Relaciones Virtuales, ¿tendencia que vino para quedarse?

Las nuevas tecnologías no producen necesariamente relaciones perjudiciales, pero tienden a convertirse en problema si son el único instrumento de relación

El portal web revista.consumer.es cita a Sócrates en lo siguiente: “Voy a hablar con la cabeza tapada, para que, galopando por las palabras, llegue rápidamente hasta el final, y no me frene, de vergüenza, al mirarte”. Escuchado esto, su discípulo Platón, en uno de sus diálogos escritos, demostró que es más fácil entablar una relación, y mantenerla durante un cierto tiempo, con una persona a la que no ves, a la que no has visto nunca y a la que probablemente nunca verás, que con una persona a la que ves, sobre todo cuando lo que se quiere transmitir son afectos y sentimientos amorosos.
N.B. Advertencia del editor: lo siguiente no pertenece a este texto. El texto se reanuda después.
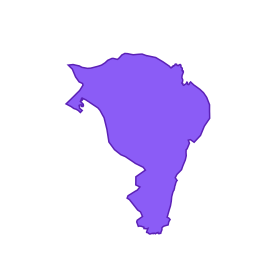 Sakaba, Kebbi, Nigeria, rotated 210°
{"feature_id": "59680162B48034518845808", "entity_name": "Sakaba", "entity_type": "district", "adm_level": 2, "iso_a3": "NGA", "parent_name": "Nigeria", "parent_adm1": "Kebbi", "projection": "robinson", "projection_center": [5.532, 11.176], "detail": "fine", "context": "isolated", "style": "filled", "palette": "violet", "viewbox_px": 256, "rotation_deg": 210, "n_neighbors": 0, "source": "geoboundaries", "source_scale": "gbopen_adm2", "svg_char_len": 3446}
<svg xmlns="http://www.w3.org/2000/svg" viewBox="0 0 256 256"><g transform="rotate(210 128 128)"><path d="M44.8,64.1L45.8,67.2L45.8,69.8L47.6,70.4L49.5,70.3L51.4,77.9L52.3,81.8L53.9,86.2L55.8,90.3L57.0,94.7L57.2,96.2L57.1,97.3L57.4,98.0L57.7,99.3L58.3,100.6L58.6,102.3L59.2,104.3L59.4,105.9L59.4,106.5L59.2,107.1L62.2,108.5L62.3,109.3L62.3,110.3L62.4,111.4L62.4,112.3L62.2,113.2L61.7,115.1L61.5,115.8L60.8,118.7L61.5,122.2L62.0,125.9L62.4,129.0L63.7,133.1L65.5,135.8L66.8,138.3L66.4,139.4L67.2,145.6L69.7,147.6L68.2,149.1L63.6,148.7L61.5,157.8L62.8,167.7L62.4,173.6L62.1,177.2L64.5,181.2L65.8,183.3L69.0,188.9L75.1,193.8L79.8,196.1L80.3,196.3L85.0,197.4L89.5,197.9L92.7,198.2L94.3,198.6L95.3,198.8L96.8,199.2L97.1,198.1L97.0,197.0L97.0,196.3L97.0,196.2L97.2,195.9L97.7,195.7L98.3,195.8L98.6,196.3L99.2,196.8L99.4,197.2L99.7,197.2L99.9,197.2L99.9,196.7L99.9,196.1L99.9,195.7L99.9,195.3L99.9,195.2L100.2,194.6L100.5,194.2L100.8,193.5L100.9,193.3L101.0,192.9L101.4,192.7L102.0,193.0L102.6,193.3L102.6,193.7L102.8,194.0L103.3,193.9L103.7,193.8L103.9,194.3L104.0,195.6L104.3,196.4L104.8,197.2L106.4,198.4L107.4,200.5L107.8,203.1L107.9,203.5L107.9,203.8L108.2,204.4L108.5,204.6L108.7,205.0L109.0,205.0L109.3,204.9L109.5,204.6L109.8,204.7L110.0,205.3L110.3,205.8L110.6,206.5L111.0,206.9L111.4,207.1L112.0,207.2L112.5,207.2L112.9,207.7L113.2,208.3L113.5,208.7L114.0,208.7L114.2,209.1L114.5,209.1L115.2,208.5L115.2,208.4L115.4,207.9L115.4,207.7L115.4,207.4L115.8,207.2L116.1,207.0L116.7,206.7L117.1,207.0L117.5,207.3L117.8,207.5L118.2,207.4L118.6,207.2L118.8,207.1L119.0,206.9L118.9,206.4L119.0,206.1L118.8,205.9L118.8,205.6L119.1,205.3L119.3,204.8L119.4,204.4L119.7,204.4L119.8,204.6L120.0,204.4L120.1,203.8L120.0,203.4L120.0,203.2L120.1,202.8L120.4,202.7L120.5,202.7L120.6,202.3L120.6,202.1L120.6,201.8L121.1,201.5L123.1,202.2L130.8,202.8L139.2,202.9L148.1,200.0L148.1,199.9L152.7,199.1L156.2,196.8L160.0,194.1L162.4,193.2L165.5,192.2L168.0,191.0L169.6,188.5L169.8,188.3L170.6,184.4L171.3,182.5L171.5,182.1L175.6,180.9L176.7,180.2L179.4,176.5L180.5,172.9L182.4,169.2L184.9,166.4L190.2,161.2L192.9,159.4L198.2,157.5L201.2,157.4L205.3,156.1L207.3,155.5L208.9,154.3L211.2,152.6L205.6,151.1L198.9,146.0L193.4,143.5L189.6,143.8L188.4,142.6L188.6,136.4L191.9,124.1L193.7,117.9L187.8,118.1L184.8,117.8L184.1,117.9L182.3,118.3L180.8,118.3L179.7,118.3L177.0,117.6L176.4,120.3L179.9,120.9L180.4,121.8L181.5,122.9L181.6,123.3L180.3,124.6L179.5,124.7L179.3,123.5L178.8,123.5L177.8,124.0L177.7,124.9L178.6,126.2L182.6,127.3L182.5,128.7L181.7,128.7L181.5,129.8L182.9,129.8L182.8,131.0L178.8,131.3L164.3,130.4L164.2,130.4L161.1,129.3L156.5,126.5L153.9,125.0L145.5,116.2L137.5,106.3L128.9,102.5L120.9,101.3L115.9,101.9L105.6,101.2L104.0,101.0L95.2,101.6L91.9,100.2L96.8,89.7L92.8,82.6L88.2,82.9L88.9,78.8L89.9,77.2L94.1,69.4L93.7,66.8L90.9,66.7L78.6,61.8L75.3,61.6L74.5,61.1L71.2,58.6L73.9,52.7L73.5,51.0L69.9,48.0L69.3,48.6L67.6,49.5L64.6,50.0L63.9,48.9L61.5,50.0L60.5,51.1L59.9,47.1L59.6,46.9L59.2,47.1L58.6,47.2L58.1,47.2L57.5,47.1L56.9,47.0L56.4,47.0L55.7,47.4L55.2,48.0L54.9,48.3L54.5,48.7L54.1,49.0L53.6,49.0L53.6,49.3L53.1,49.7L52.9,49.8L52.7,49.7L52.2,50.2L51.8,50.2L51.4,50.1L50.9,51.0L50.6,51.7L50.4,52.0L50.2,52.0L49.8,52.4L49.6,51.9L49.1,51.9L48.7,51.9L48.3,51.9L47.9,52.5L47.9,52.8L47.5,52.9L47.3,52.9L47.0,53.3L47.3,54.1L47.7,56.8L48.2,57.6L48.7,58.6L48.5,59.6L47.8,61.0L46.6,62.3L44.8,64.1Z" fill="#8b5cf6" stroke="#5b21b6" stroke-width="1.5"/></g></svg>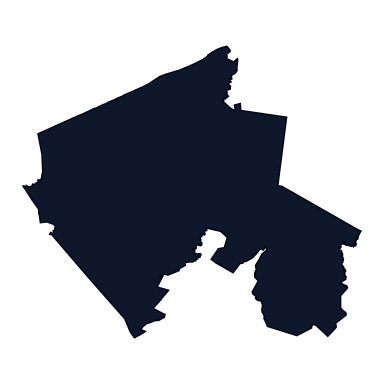 outline of Palsmanes pag., Smiltenes, Latvia
{"feature_id": "27541924B2832200646893", "entity_name": "Palsmanes pag.", "entity_type": "district", "adm_level": 2, "iso_a3": "LVA", "parent_name": "Latvia", "parent_adm1": "Smiltenes", "projection": "orthographic", "projection_center": [26.198, 57.386], "detail": "fine", "context": "isolated", "style": "filled", "palette": "ink", "viewbox_px": 384, "rotation_deg": 0, "n_neighbors": 0, "source": "geoboundaries", "source_scale": "gbopen_adm2", "svg_char_len": 5988}
<svg xmlns="http://www.w3.org/2000/svg" viewBox="0 0 384 384"><path d="M38.0,133.8L42.0,154.6L42.7,171.1L42.9,171.1L42.1,174.3L41.3,179.0L40.4,179.7L40.2,180.2L38.5,179.8L38.0,179.9L37.9,180.5L38.1,181.7L37.9,182.2L36.2,182.9L35.1,184.1L34.2,184.3L32.6,184.1L32.0,186.3L31.3,186.2L29.7,187.0L28.9,186.6L27.8,186.6L26.4,185.6L26.4,186.5L25.9,186.7L23.4,185.7L23.1,185.8L23.0,186.5L24.7,188.4L32.3,200.3L38.6,209.2L38.8,213.4L39.4,215.1L40.4,222.7L46.8,221.9L53.4,224.2L55.4,226.4L54.3,230.9L53.2,230.9L53.8,232.3L53.3,233.3L52.9,233.4L50.6,232.5L49.7,234.4L51.9,234.6L52.1,235.1L89.6,278.8L124.8,318.8L129.9,331.0L131.0,333.0L134.4,337.7L135.1,337.6L137.1,336.1L137.9,335.9L140.6,334.5L145.3,331.4L140.9,329.7L142.9,326.6L146.6,323.6L150.6,322.4L154.4,320.7L158.7,320.4L164.3,317.3L165.0,314.4L163.7,314.0L153.0,308.3L159.4,301.4L159.5,300.2L160.9,300.2L161.1,299.1L168.6,290.3L157.1,287.0L162.9,276.0L159.8,276.5L162.6,274.1L168.1,274.8L168.1,275.0L179.0,270.6L179.2,269.5L179.9,268.4L185.3,265.3L185.4,262.7L185.6,262.4L189.8,261.9L192.6,262.0L194.2,260.9L195.7,260.8L196.4,259.1L197.7,258.9L197.8,257.2L198.0,257.0L198.6,256.9L199.4,257.4L200.0,257.2L200.3,255.7L201.0,254.9L201.0,254.2L200.8,253.9L199.1,253.6L197.1,254.1L195.9,253.5L195.5,253.9L195.5,254.8L194.4,254.7L194.1,254.3L194.0,253.7L194.8,251.8L194.4,250.8L194.8,249.7L193.2,249.7L192.9,248.8L193.1,248.4L193.4,248.2L195.5,248.8L196.0,248.6L196.2,248.1L196.0,246.4L196.3,246.3L196.5,245.1L196.9,244.9L200.6,245.7L201.5,245.2L201.9,243.7L201.7,242.9L200.6,241.4L200.6,240.6L200.8,239.6L200.7,239.2L199.9,238.6L199.9,238.2L202.5,235.3L202.0,234.9L201.0,234.9L200.6,234.4L201.2,233.8L202.6,233.5L203.2,233.7L203.4,234.2L204.4,234.9L204.9,234.7L205.0,233.8L204.4,232.0L204.5,231.1L206.3,230.7L206.9,230.1L205.5,227.8L220.6,231.3L227.3,237.4L224.3,247.7L218.4,248.7L211.2,259.2L215.9,262.9L233.1,272.7L240.1,263.5L242.8,263.2L243.7,261.8L246.1,261.3L251.8,258.4L256.1,254.1L260.4,248.6L263.2,250.1L264.4,248.7L264.5,247.4L264.8,246.8L267.1,249.4L267.0,249.9L262.0,254.0L261.7,255.0L260.5,256.8L259.6,259.0L255.9,264.8L255.7,265.6L255.7,267.5L256.3,268.9L256.2,269.9L255.9,270.2L254.7,273.3L254.8,277.1L258.3,280.9L252.2,292.0L253.3,294.5L254.8,295.2L256.1,297.0L255.8,297.0L255.4,298.1L255.5,298.3L256.0,297.9L256.7,298.1L256.5,299.2L257.2,299.4L257.2,300.1L258.2,300.6L259.5,300.3L259.7,300.6L260.0,300.5L260.5,301.0L261.9,301.3L261.8,301.8L262.1,302.4L261.6,302.9L262.4,303.8L262.3,304.9L262.7,306.0L262.5,306.3L262.8,306.6L262.4,306.8L262.2,307.3L262.5,307.8L262.4,308.4L261.8,309.0L261.7,309.6L262.1,310.8L262.1,312.0L262.8,313.2L263.4,313.8L263.7,315.1L264.5,316.2L263.9,318.0L264.2,318.4L264.2,318.9L264.6,319.2L264.5,319.8L265.3,320.3L265.2,320.7L265.4,320.9L265.2,321.2L265.8,322.0L265.9,322.8L266.2,323.1L267.2,325.7L267.3,326.3L296.9,335.6L311.5,328.0L311.9,325.2L313.8,324.6L316.0,325.3L327.8,336.3L335.2,328.5L336.3,327.0L335.6,323.2L346.0,315.2L346.1,314.8L346.1,313.8L345.7,312.6L342.4,310.1L340.6,307.7L340.6,296.1L341.0,295.2L346.8,288.9L347.5,287.7L347.2,286.7L346.7,286.0L346.5,286.4L346.2,286.3L345.5,285.4L345.1,285.5L344.7,286.0L344.4,285.7L344.5,285.1L343.8,285.3L343.5,285.3L343.3,284.7L342.6,284.9L342.3,284.4L342.0,284.5L342.3,283.8L341.6,283.7L341.5,283.0L341.0,282.9L341.4,282.5L341.0,282.0L345.7,279.4L345.5,278.9L344.8,278.7L344.8,278.4L345.8,278.1L345.7,277.5L346.2,276.8L345.5,276.1L344.7,274.8L345.0,272.0L344.1,271.6L344.4,271.0L344.4,270.4L345.3,270.7L345.0,270.1L344.4,270.0L345.1,269.4L343.5,268.5L343.8,267.7L343.4,267.1L343.5,266.9L343.1,266.7L342.9,266.1L342.4,266.6L341.7,265.7L342.0,265.4L341.8,263.2L342.7,262.5L342.9,260.7L343.3,260.4L343.4,258.5L343.1,258.3L342.8,258.8L342.6,258.6L342.8,257.7L342.1,257.3L342.5,256.6L341.6,256.1L342.4,255.7L342.6,255.2L341.3,255.2L342.4,253.6L342.3,253.2L342.0,252.9L341.6,253.3L341.2,253.2L341.8,252.4L341.6,250.9L341.2,250.4L339.8,250.5L339.4,250.2L339.1,249.8L339.0,248.9L339.9,248.8L340.1,248.6L339.9,247.8L341.1,246.9L341.1,246.7L340.6,246.1L340.7,245.6L340.4,245.1L340.9,244.9L341.6,244.0L342.7,244.0L342.4,242.7L342.9,241.9L343.7,242.5L343.7,243.2L344.3,243.2L344.5,242.8L344.8,243.0L345.0,243.5L344.6,243.7L344.4,244.2L345.5,244.4L345.9,245.2L346.5,245.4L347.9,245.0L348.8,245.3L349.1,245.0L349.5,245.4L349.5,246.0L350.7,246.0L351.8,246.4L352.3,245.8L353.0,246.0L353.2,245.6L353.6,246.6L354.1,245.8L354.8,245.7L354.7,245.2L353.7,244.8L354.5,244.0L355.7,245.4L355.9,244.5L356.3,244.2L355.8,243.5L355.8,242.9L355.3,243.0L355.8,242.2L354.9,241.2L355.7,240.8L355.7,240.1L355.1,239.9L355.1,239.4L355.5,239.2L356.3,240.0L356.6,239.2L357.1,239.2L356.8,238.3L357.8,238.7L358.0,238.0L357.2,236.6L357.6,236.3L358.4,236.5L358.5,235.1L358.1,234.9L358.2,234.3L359.3,234.3L359.5,233.4L360.2,232.4L360.1,232.0L360.9,231.5L361.0,231.1L356.8,229.1L281.8,186.3L277.8,185.7L286.6,117.2L240.8,110.5L240.3,103.5L234.4,105.1L235.5,110.9L230.8,108.4L226.1,104.3L225.6,103.6L222.7,101.7L222.6,101.3L223.4,101.8L223.7,101.5L222.7,100.4L223.1,99.8L222.8,99.6L223.0,99.3L223.7,99.6L223.6,99.1L224.0,98.4L225.0,98.9L225.5,98.7L226.7,97.6L226.4,97.0L226.7,96.6L227.0,96.6L227.5,97.1L228.5,96.3L228.2,95.9L227.1,95.5L227.0,95.3L227.3,94.4L226.8,93.8L224.9,94.0L224.6,93.6L225.0,93.1L226.6,92.9L227.2,92.4L226.2,90.7L226.0,90.0L226.1,89.8L227.7,90.0L230.2,89.1L230.4,88.5L230.1,87.7L230.5,86.4L230.3,85.8L228.4,84.5L228.2,84.1L229.3,82.9L231.1,81.9L229.9,80.4L229.9,79.5L231.7,79.0L231.5,78.6L231.7,78.4L231.5,77.3L231.5,75.3L234.9,73.5L236.7,71.3L237.1,70.1L236.8,68.7L237.7,59.3L237.4,58.7L233.6,61.9L226.6,58.6L227.2,55.9L226.1,54.9L227.4,53.3L228.2,53.1L229.6,51.9L230.1,51.4L230.3,50.6L227.6,47.1L226.8,46.3L221.9,47.6L217.4,49.3L212.9,51.8L207.9,55.1L208.4,55.6L202.9,59.5L194.9,63.6L180.0,70.0L165.7,74.3L161.1,76.0L159.4,76.8L148.6,83.9L142.3,87.1L123.2,95.5L123.4,95.9L117.9,97.9L114.0,99.9L107.5,102.6L107.6,103.1L102.5,104.9L95.2,108.5L94.8,108.3L94.0,108.6L82.0,114.3L79.2,115.5L79.1,115.3L38.0,133.8Z" fill="#0f172a" stroke="#020617" stroke-width="1.5"/></svg>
Aunque estos filósofos de la Antigua Grecia no conocían las tecnologías de comunicación del siglo XXI, sus palabras nos ayudan a entender las relaciones personales remotas que se valen de la palabra escrita para comunicarse.

Entablar relaciones a través de un chat (sala virtual en la que distintas personas conectadas a Internet mediante su propio ordenador intercambian mensajes en tiempo real), por medio de SMS (mensajes escritos enviados por el teléfono móvil) o recurriendo a los populares emails (mensajes escritos enviados a la dirección electrónica, es decir, al ordenador conectado a Internet, de otra persona), messenger, foros, etc. es más fácil que hacerlo en persona.

Al inicio de la “conversación” se puede mentir en cosas como el sexo, aspecto físico y edad. Además, se evitan los condicionantes más convencionales de nuestro entorno habitual, como la distancia física, la situación económica y social, etc. La vergüenza, la timidez y el miedo al ridículo quedan superados. Gracias a las nuevas tecnologías se crean relaciones entre personas con gustos e inquietudes semejantes, e incluso pueden librar a una persona del aislamiento, pero también le pueden sumir en mentiras y confusiones que causan frustración.

La Red es la vía de contacto con personas y grupos que de otra manera nos serían inaccesibles. “Se superan distancias físicas y se sacia la curiosidad de conocer gente, con quienes, por lo general, se comparten aficiones e intereses. Hasta aquí, todo es positivo. Buena parte del problema aparece cuando esas relaciones sustituyen a las mantenidas en el mundo físico, el de nuestros amigos y familiares “reales”” afirma revista.consumer.es.

Las personas que se relacionan a través de Internet experimentan una sensación de libertad que no obtienen mediante las relaciones ordinarias. Los internautas, a través de la red, tienen la posibilidad de jugar a ser otras personas, vivir otras vidas, aunque sea de forma pasajera. Pero, sobre todo, quien comparte con otras personas su tiempo gracias a Internet entiende que puede romper el compromiso con sus interlocutores de manera unilateral y sin explicaciones.

Quienes encuentran en Internet una fórmula más que sumar a sus otras formas de relacionarse, harán de la Red un lugar donde se expresarán felices, sociables, conversarán, aprenderán cosas nuevas, compartirán sentimientos, enriqueciendo su vida social.

Internet puede convertirse en un refugio, ofreciendo la posibilidad de vivir una irrealidad sin conexiones coherentes y se convierte en una nueva forma de esclavitud de la que la víctima, además, no es consciente. Debemos tener un equilibrio en el uso de esta herramienta y no esclavizarnos en ella.[1]